Bancos Estatais Patrocinam Evento De Juízes Em Resort
Levantamento realizado pela Folha sugere que eventos acadêmicos de magistrados podem disfarçar o turismo, encobrir lobbies e ser um negócio lucrativo para organizadores e patrocinadores.
HOTEL FLUTUANTE – Quando presidiu o Tribunal Superior Eleitoral, Toffoli promoveu conferência internacional num hotel flutuante de luxo no Amazonas. Por conta do erário, representantes de 12 países e 25 pessoas do TSE cruzaram o rio Negro, durante um final de semana.
Em 1998, Mario Garnero, do grupo Brasilinvest, foi anfitrião de uma caravana de magistrados à Argentina, como convidados do Jurisul (Instituto Interamericano de Estudos Jurídicos sobre o Mercosul), uma entidade pouco conhecida e criada pelo empresário.
Na época, Garnero tinha uma condenação em ação penal, anulada pelo STF no ano seguinte. “Você não vai perguntar se alguém eventualmente tem processo”, disse o então desembargador Ricardo Lewandowski, do TJ-SP, sócio fundador do Jurisul.
NÃO SABIA… – O ministro Edson Vidigal, relator de uma ação cível contra Garnero no Superior Tribunal de Justiça, viajou com a mulher. Vidigal disse que só soube quem promovia o encontro quando Garnero discursou.
A Universidade San Martín, de Buenos Aires, atestou que custeou os seminários, junto com advogados e o Jurisul. “Não consta que eu tenha algum processo naquele país”, Garnero afirmou, na época.
Outro exemplo: o Conselho Nacional de Praticagem (Conapra) realizou seminário sobre direito marítimo num hotel de luxo, em Búzios (RJ). Reuniu nove ministros do STJ e três do STF. Luiz Fux abriu o evento. Seu filho, o advogado Rodrigo Fux, defendeu os interesses da Conapra.
ENCONTROS DISCRETOS – Há cerca de 20 anos, o Memory Centro de Memória Jurídica, no Rio de Janeiro –antigo Memory Centro de Memória Empresarial– organiza discretos encontros de juízes, patrocinados por empresas, como a Souza Cruz.
O Memory informa em seu site que “recebe apoio cultural do governo, de entidades e empresas, sob a forma de cessão de palestrantes e inscrição de participantes, que dão o necessário suporte aos custos de realização dos projetos”.
E Gilmar Mendes? A parceria entre a FGV Projetos, uma unidade de assessoria da Fundação Getúlio Vargas e o IDP – Instituto Brasiliense de Direito Público, do qual o ministro Gilmar Mendes é sócio, deu maior visibilidade a palestras de juristas e ministros no país e no exterior.

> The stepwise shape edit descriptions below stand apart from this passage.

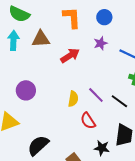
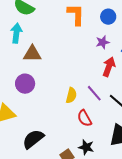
brown triangle: (41, 39) -> (32, 54), moved
red arrow: (70, 56) -> (109, 67), moved, turned -42
black star: (102, 148) -> (86, 147), moved

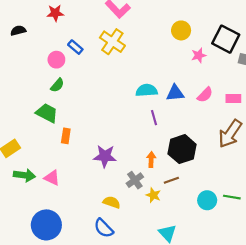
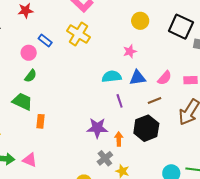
pink star: (199, 55) -> (130, 51), moved
purple star: (105, 156) -> (97, 128), moved
brown line: (171, 180) -> (155, 101), moved

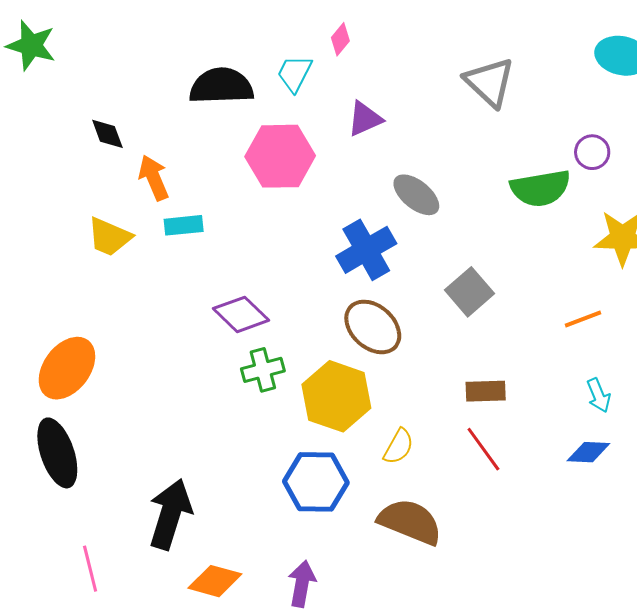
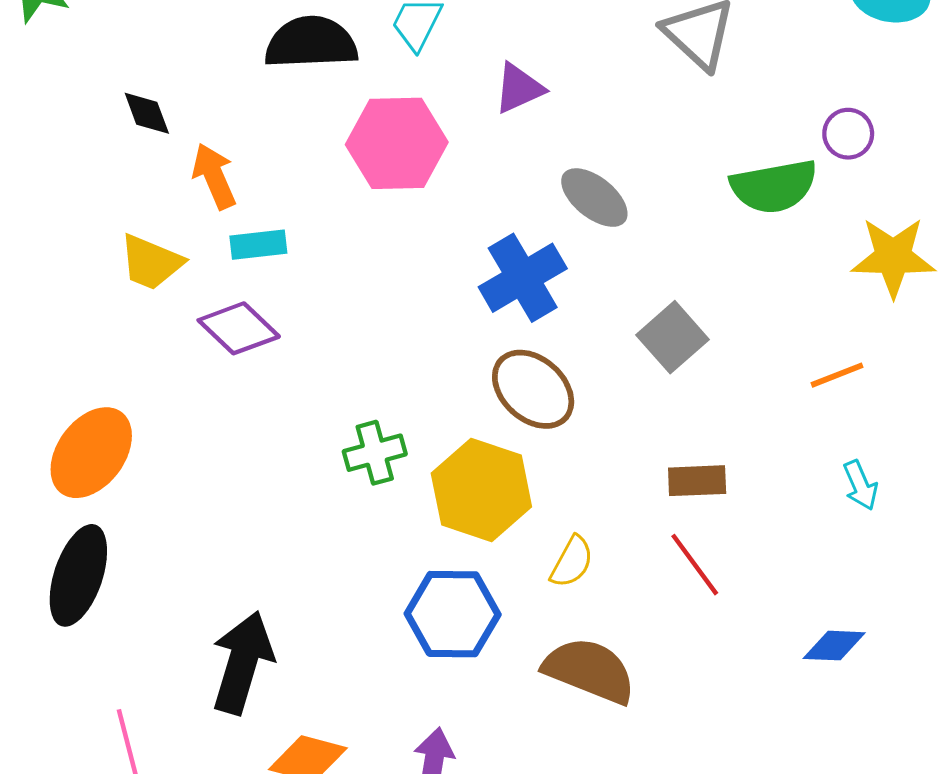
purple diamond: (241, 314) -> (239, 328), moved
blue diamond: (588, 452) -> (834, 646), moved
black ellipse: (57, 453) -> (78, 575), turned 38

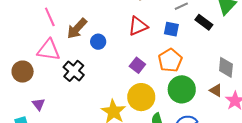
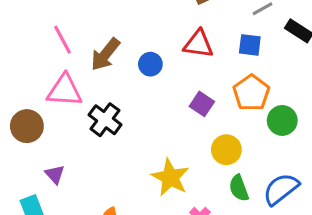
red triangle: (138, 26) -> (198, 44), turned 35
blue circle: (98, 42) -> (150, 64), moved
green circle: (182, 89) -> (282, 120), moved, size x0.7
yellow circle: (141, 97) -> (226, 150), moved, size x0.7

INCOMPATIBILIDADE – Há crises de identidade nessa atuação do ministro, além de ruídos e incompatibilidades no casamento entre a FGV e o IDP. Em 2017, Gilmar Mendes criticou pesquisa da FGV Direito sobre o baixo número de políticos acusados de crime. Disse que o estudo “Supremo em Números”, publicação da FGV, fez “uma notória e grotesca manipulação”.
Em 2008, Joaquim Falcão, professor da FGV Direito Rio, então membro do Conselho Nacional de Justiça, presidido por Gilmar Mendes, foi relator no caso de um juiz de Goiânia, sócio de um curso jurídico.
Em seu voto, Falcão sustentou que magistrados não podem ser sócios de cursos jurídicos e nem de qualquer outra atividade na qual possam usar seu prestígio para obter lucro. Determinou ao juiz o desligamento da sociedade.
MESMO ARGUMENTO – Dez anos depois, entrevistado no programa de Pedro Bial na TV Globo, Falcão usou o mesmo argumento em relação a Gilmar Mendes. “Na medida em que você usa a autoridade como ministro do Supremo para ganhar dinheiro, temos uma questão ética”, disse.
Gilmar Mendes não quis comentar a fala de Falcão. Segundo a revista Crusoé, a receita dos patrocínios de empresas e entidades aos eventos do IDP, em 2016, foi de R$ 4,3 milhões.
O próprio Joaquim Falcão e Sidnei Gonzalez, diretor de Mercado da FGV Projetos, foram sócios anos atrás num empreendimento. Estão rompidos por causa de uma disputa sobre a venda de um imóvel. Em 2016, o STJ decidiu a favor de Gonzalez. As partes ainda recorrem.